In another context, such approaches would be seen as collectivist and "socialised medicine" par excellence and not dissimilar to what already happens in Scotland, Sweden and other state-leaning European nations.
When I talk about falsely polarised or binary interpretations in health policy this is just such an example.
Either Simon Stevens - fresh from United Health Care, one of the architects of new labour's more pro market "reforms" and with the business brain of a global health consultant and a tendency to use US Health Insurance type terms like "Accountable Care Systems" - is part of a neoliberal conspiracy to defund, destabilise and destroy the NHS with STPs being the nail in the Coffin before it is chunked up into units that the medical industrial complex can then take over and monetise.
Or...he is a very politically savvy operator, doing as good a job as any NHS CEO could in the circumstances, realistic about how much money is likely to be on the table and being responsible in trying to get the best value from limited public money he can whilst also trying to kickstart improvements in services and allowing localities to make decisions around more integrated care for local populations. The alternative of just asking for more resource (as he has done repeatedly) and deciding that issues like value, variation, efficiency, integration, population medicine, etc, are off the table as even discussing them is colluding with the Tory desire to finish the NHS as we know it isn't realistic
The nuanced truth lies somewhere in the middle, I suspect.

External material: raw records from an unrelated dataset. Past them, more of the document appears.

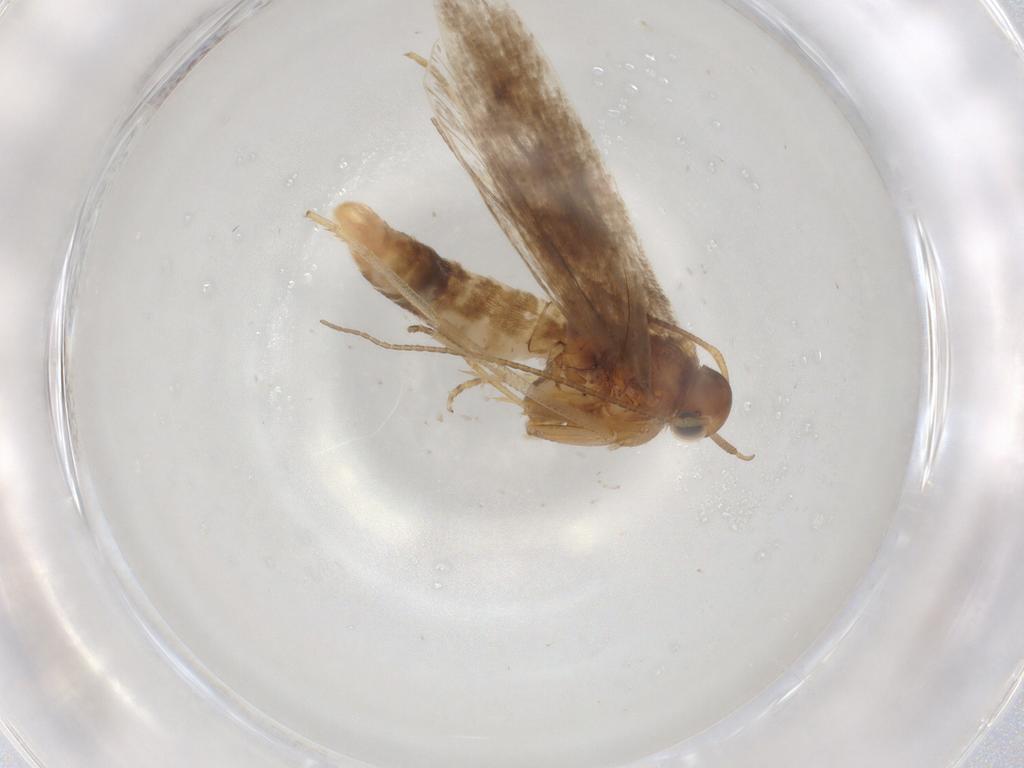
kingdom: Animalia
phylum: Arthropoda
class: Insecta
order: Lepidoptera
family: Gelechiidae
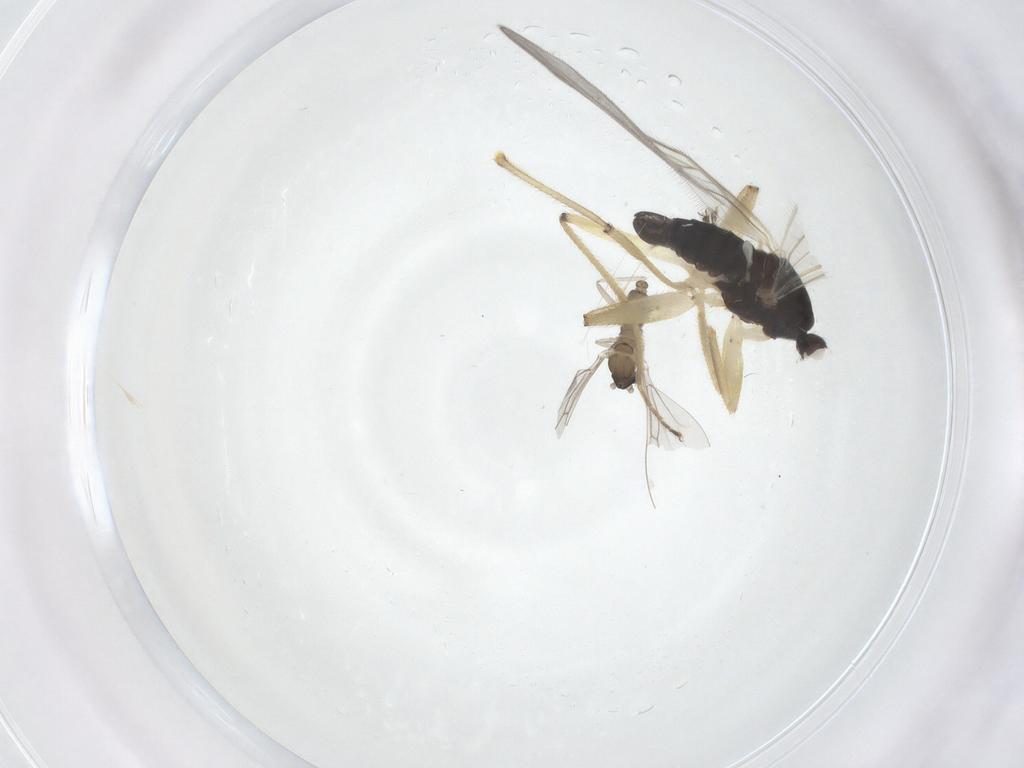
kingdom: Animalia
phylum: Arthropoda
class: Insecta
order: Diptera
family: Hybotidae
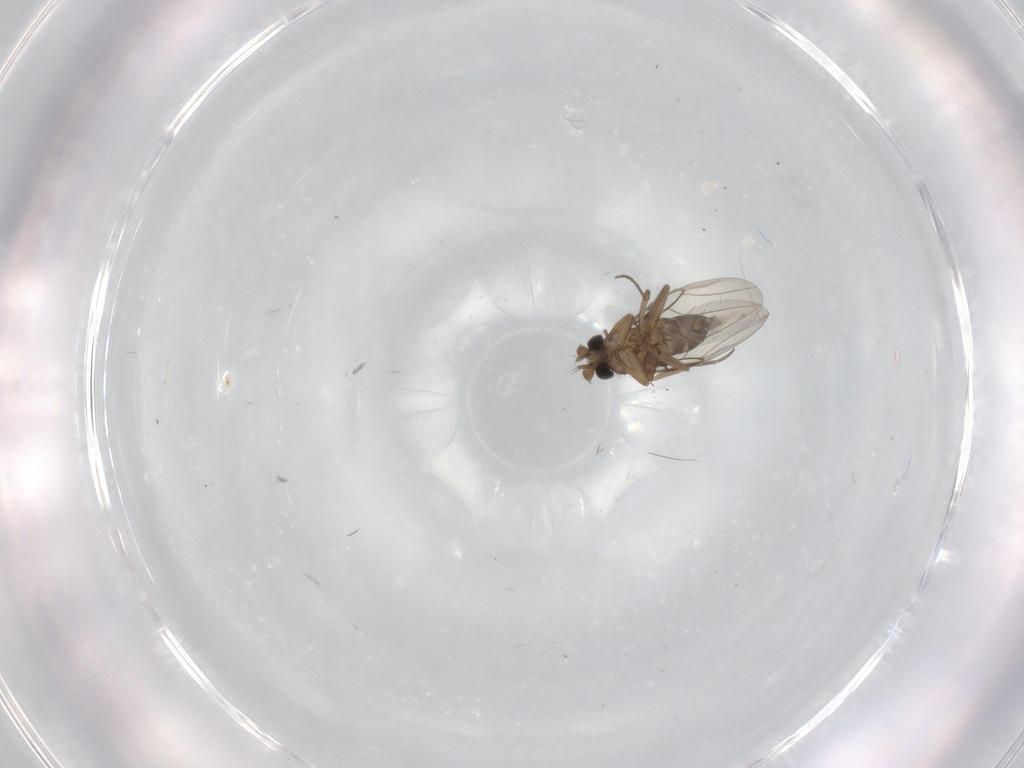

Competing interests: No competing interests
David Oliver states that STP could “in theory” deliver benefits while acknowledging that they have been criticised for “being rushed, for overpromising savings and for lacking clinical engagement”. The key words here are “in theory”, since in fact there are much more fundamental problems with STP. As the mechanism for delivering the new models of care envisaged in the ‘Five Year Forward View’ (1), STP are based on flawed financial assumptions including the availability of sufficient capital to transform NHS services; a fall in the rate of growth of health care in acute hospitals; a continuing 1% pay cap; falling agency staff costs; investment in public health and education to rapidly reduce patient demand; adequate investment in social care (2).
Furthermore, no STP demonstrates any evidence for the central assumptions it makes or its ‘innovative solutions’ (3). Worse still, the ‘Five Year Forward View’ is drawn directly from the World Economic Forum’s diagnosis of the healthcare crisis, and also reproduces the Forum’s prescription for supply-side change and the various levers available to policy makers (4). This is ‘reform’ in the interests of big business not for patients. It is difficult to disagree with the thesis that an intentional market failure has been created in the NHS by underfunding, paving the way for treatment rationing and shifting the costs of care to patients. Of course, STP could “in theory” deliver benefits through empowering local teams and integrating care, but the reality is their cost saving imperatives mean they are not actually designed for this purpose. To many supporters of the NHS they articulate something altogether sinister in health policy.